Thursday, July 19, 2012

Last Sunday, my wife and I had the long anticipated pleasure of a visit from some relatives
of mine, whom I had never met, from Israel. Nechama Padovitz is the widow of Marek, who was the son of my father’s brother. Since my father died when I was a year old, I’ve never known anyone from that side of my family, hence the anticipation. Accompanying Nechama to Stamford were her son, Amiri, his wife, and their two children.

They are all lovely people and their short visit was lovely as well, despite th deluge of rain and the crahing thunder outside. But what was most interesting was the story they brought us:

You see, I’ve always been curious as to why my Jewish heritage should have as Polish a name
as Padowicz. In Polish the name implies someone who comes from Padua, Italy, the way the name Londoner implies origins in London. Well, according to Cousin Amiri, one of our ancestors was a physician named Ezra who was indeed living in Padua. And one day Dr. Ezra was called to attend a patient named Napoleon Bonaparte.
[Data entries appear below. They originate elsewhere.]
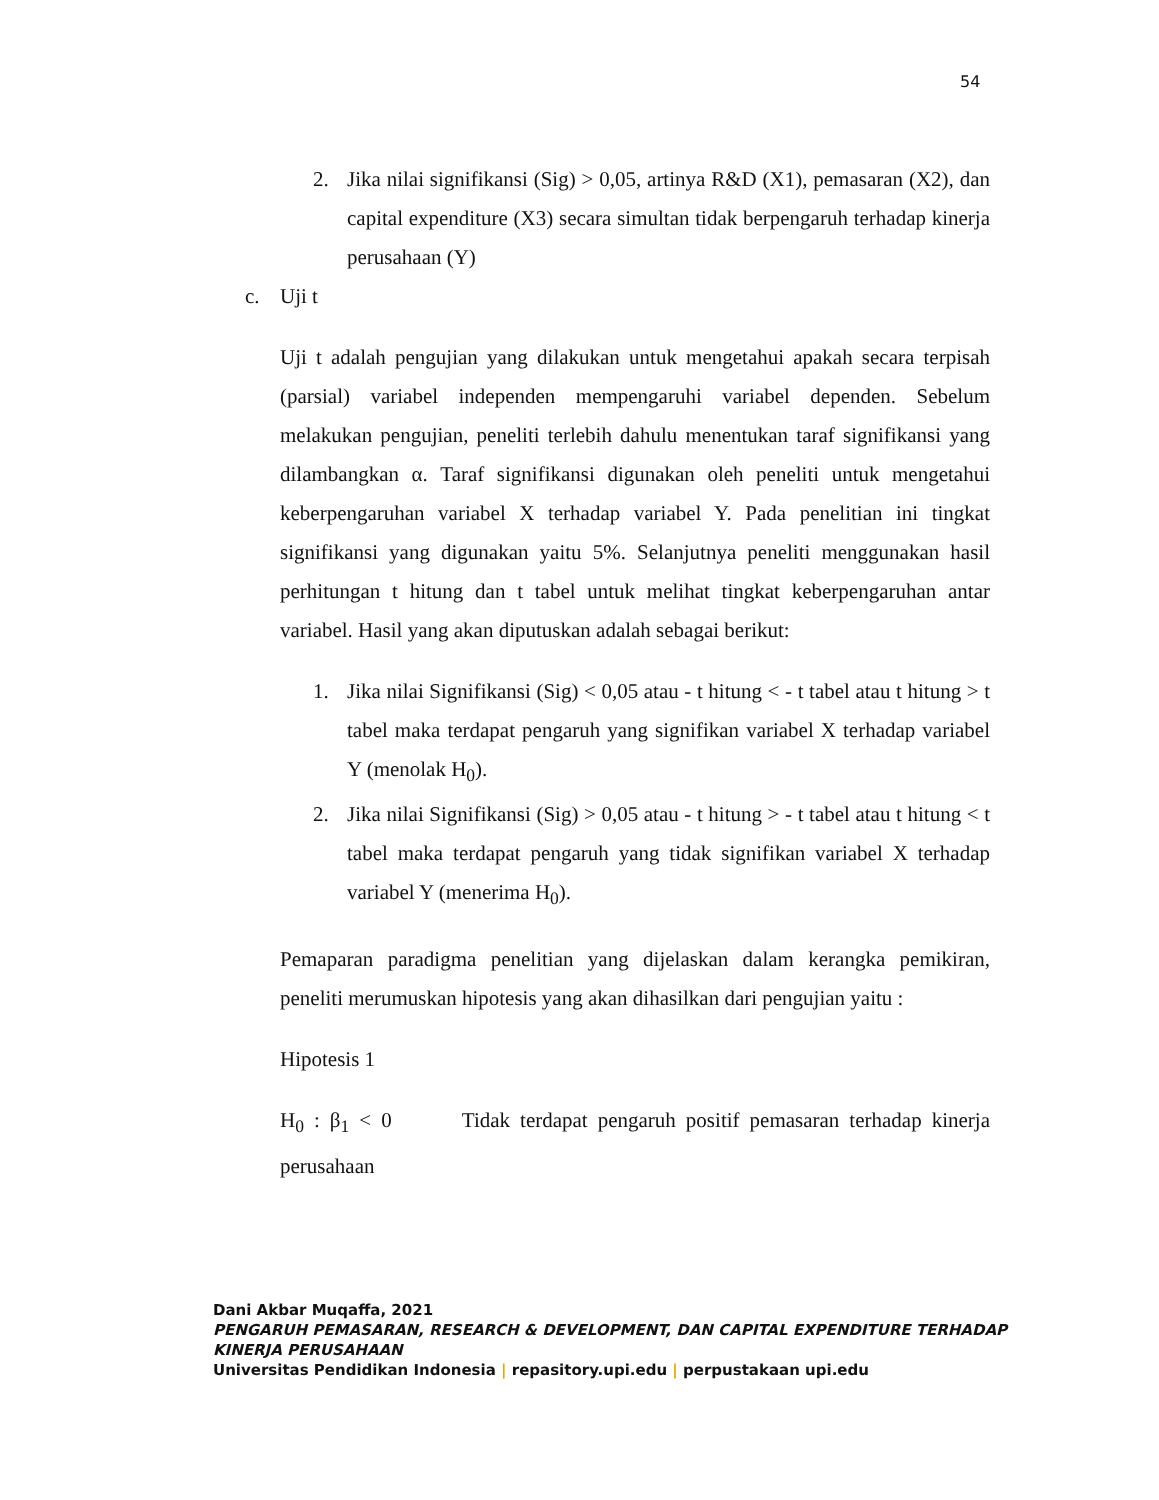54
2. Jika nilai signifikansi (Sig) > 0,05, artinya R&D (X1), pemasaran (X2), dan capital expenditure (X3) secara simultan tidak berpengaruh terhadap kinerja perusahaan (Y)
c. Uji t
Uji t adalah pengujian yang dilakukan untuk mengetahui apakah secara terpisah (parsial) variabel independen mempengaruhi variabel dependen. Sebelum melakukan pengujian, peneliti terlebih dahulu menentukan taraf signifikansi yang dilambangkan α. Taraf signifikansi digunakan oleh peneliti untuk mengetahui keberpengaruhan variabel X terhadap variabel Y. Pada penelitian ini tingkat signifikansi yang digunakan yaitu 5%. Selanjutnya peneliti menggunakan hasil perhitungan t hitung dan t tabel untuk melihat tingkat keberpengaruhan antar variabel. Hasil yang akan diputuskan adalah sebagai berikut:
1. Jika nilai Signifikansi (Sig) < 0,05 atau - t hitung < - t tabel atau t hitung > t tabel maka terdapat pengaruh yang signifikan variabel X terhadap variabel Y (menolak H<sub>0</sub>).
2. Jika nilai Signifikansi (Sig) > 0,05 atau - t hitung > - t tabel atau t hitung < t tabel maka terdapat pengaruh yang tidak signifikan variabel X terhadap variabel Y (menerima H<sub>0</sub>).
Pemaparan paradigma penelitian yang dijelaskan dalam kerangka pemikiran, peneliti merumuskan hipotesis yang akan dihasilkan dari pengujian yaitu :
Hipotesis 1
H<sub>0</sub> : β<sub>1</sub> < 0 Tidak terdapat pengaruh positif pemasaran terhadap kinerja perusahaan
Dani Akbar Muqaffa, 2021
PENGARUH PEMASARAN, RESEARCH & DEVELOPMENT, DAN CAPITAL EXPENDITURE TERHADAP
KINERJA PERUSAHAAN
Universitas Pendidikan Indonesia | repasitory.upi.edu | perpustakaan upi.edu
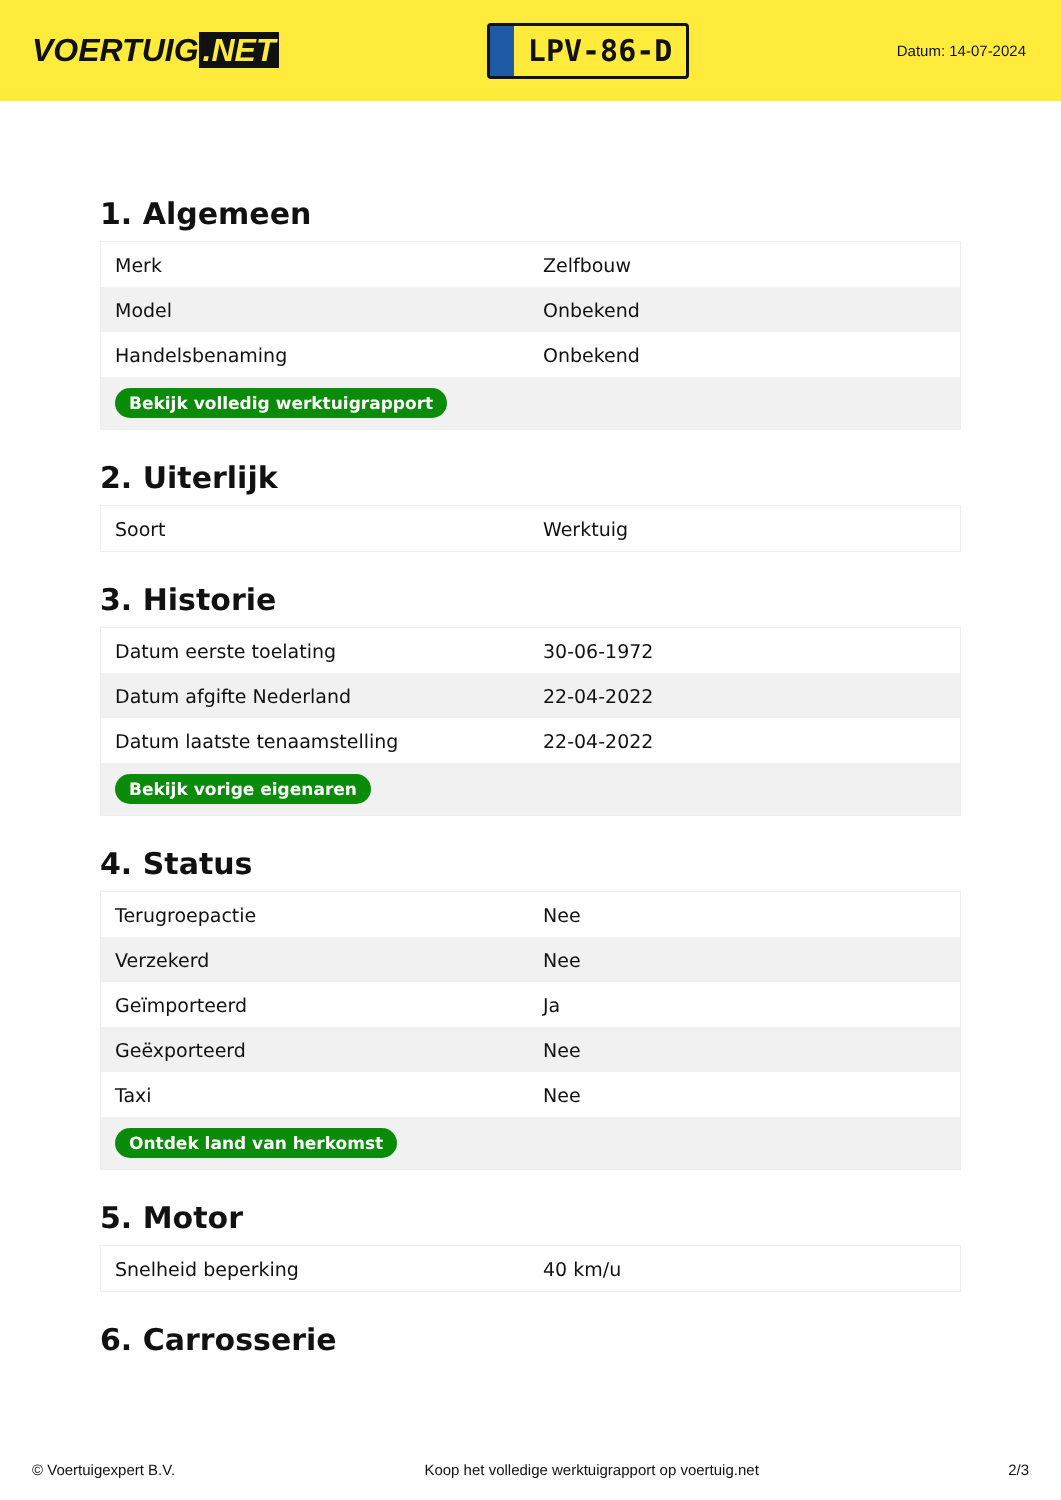VOERTUIG.NET
LPV-86-D
Datum: 14-07-2024
1. Algemeen
| Merk | Zelfbouw |
| Model | Onbekend |
| Handelsbenaming | Onbekend |
| Bekijk volledig werktuigrapport | |
2. Uiterlijk
| Soort | Werktuig |
3. Historie
| Datum eerste toelating | 30-06-1972 |
| Datum afgifte Nederland | 22-04-2022 |
| Datum laatste tenaamstelling | 22-04-2022 |
| Bekijk vorige eigenaren | |
4. Status
| Terugroepactie | Nee |
| Verzekerd | Nee |
| Geïmporteerd | Ja |
| Geëxporteerd | Nee |
| Taxi | Nee |
| Ontdek land van herkomst | |
5. Motor
| Snelheid beperking | 40 km/u |
6. Carrosserie
© Voertuigexpert B.V. Koop het volledige werktuigrapport op voertuig.net 2/3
What Napoleon’s complaint was is lost to posterity, but it seems that Ancestor Ezra did such a great job dealing with it that the emperor made him his personal physician and invited him along on his visit to Moscow.

As we all know, Napoleon had not been invited to Moscow, and he did not find himself particularly welcome there so he soon embarked on a trip home. And Grandpap Ezra, who must have known something about Russian winters that Napoleon didn’t, opted out of the trip back and stayed behind somewhere in Russia.

There he begat more Ezras until the Tzar passed an edict that all Jewish boys, except the eldest in any family, had to serve in the Tzar’s army. Life in the Tzar’s army was no bed of roses for Jewish boys since they were sent into battle ahead of their brothers-in-arms so that the enemy’s cannon would shoot their wad against them, giving those brohers-in-arms a chance to advance while the cannon were being re-loaded. This is known as “cannon fodder.”

And, as it happened, one of Dr. Ezra’s descendent's wife gave birth to two sons. So in order to protect the second one, the father registered him not as an Ezra, but under a name he made up, the totally Slavic, Padowicz. And so it turns out that I and my children are descended from Napoleon’s personal physician, a man smart enough to let Napoleon start home from Moscow without him.....unless, of course Mrs. Dr. Ezra had a secret affair with her husband's illustrious patient.